Certo, non parliamo dell’unica inconsistenza nella narrazione elettorale da parte dei media. Come già avvenuto nelle scorse consultazioni nel paese ellenico (politiche di gennaio e referendum) il mainstream locale (largamente controllato da potenti gruppi privati dopo lo smantellamento del servizio televisivo nazionale) ed a cascata quello globale hanno reiterato la favola del testa a testa tra il consenso verso il blocco governativo e quello ai partiti dei primi due memorandum. Narrazione clamorosamente smentita alla chiusura delle urne: in cui si è appurato che molti elettori tradizionali della principale opposizione di centro-destra Nea Demokratia (ND) sarebbero rimasti a casa, mentre i partecipanti avrebbero deciso di sanzionare definitivamente i partiti del vecchio regime. Lo stesso leader di ND Meimarakis, accreditato dalla stampa nostrana come tranquillizzante alternativa (e su cui in realtà gravano accuse di riciclaggio ed irregolarità nelle commesse militari durante il suo dicastero alla Difesa nel 2009) rappresentava a tutti gli effetti un passato di cui, pur nello scoramento generale, in Grecia quasi nessuno si augura il ritorno.

Non solo. Oltre all’esito di un parlamento in cui i partiti pro-UE raggiungono l’89% dei seggi (in barba ad alcune letture del referendum dell’OXI come apice della contrapposizione ad un’Unione Europea ancora non inquadrata nella sua reale funzione e percepita come forte terreno di mobilitazione a livello sociale diffuso), la realtà è quella dell’arretramento di tutte le opposizioni, sempre in termini assoluti.

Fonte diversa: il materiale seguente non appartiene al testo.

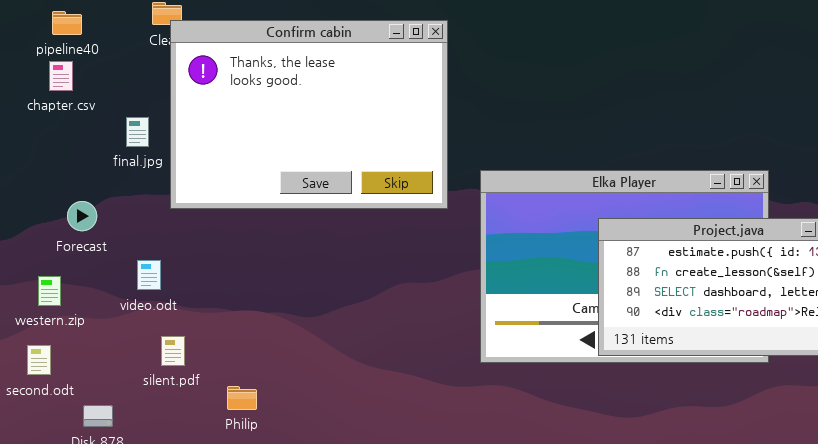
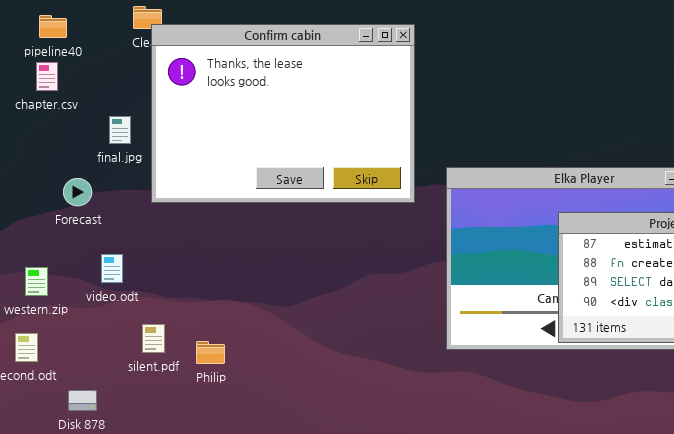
Forecast: [67,201,97,231] -> [63,178,92,206], moved
video.odt: [137,260,161,290] -> [101,254,123,283], moved
Philip: [227,386,257,410] -> [196,341,225,364], moved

Costretti a tornare insieme il vecchio Pasok e la sua scissione di sinistra moderata Dimar per superare lo sbarramento del 3%; quasi dimezzato To Potami, formazione ambigua e di sospetta affiliazione agli interessi della grande borghesia, al palo il KKE. Arretra persino Alba Dorata, nonostante la conferma del terzo posto e la rinnovata campagna anti-immigrazione.

Mentre Tsipras si gode una riconferma trainata soprattutto dal voto giovanile, il suo esecutivo passa ora alla prova dell’implementazione delle misure di austerità deliberate dal terzo memorandum. In attesa di buone notizie dal versante delle elezioni politiche spagnole (in cui però l’alleato Podemos sembra arrancare) e da quello del referendum britannico sulla permanenza nell’UE in presenza del ciclone Corbyn.

Tuttavia (come altre previsioni mancate) non è dato sapere che forme assumerà nel mentre la rabbia e la disperazione di tante vittime della troika – di cui una piccola, indicativa spia viene dalla metà dei consensi dei disoccupati attribuita ai partiti antieuropeisti. Ed ora più che mai sta alle realtà di base della martoriata penisola mediterranea la costruzione di un’alternativa a tutto campo alla prospettiva di un’espiazione eterna.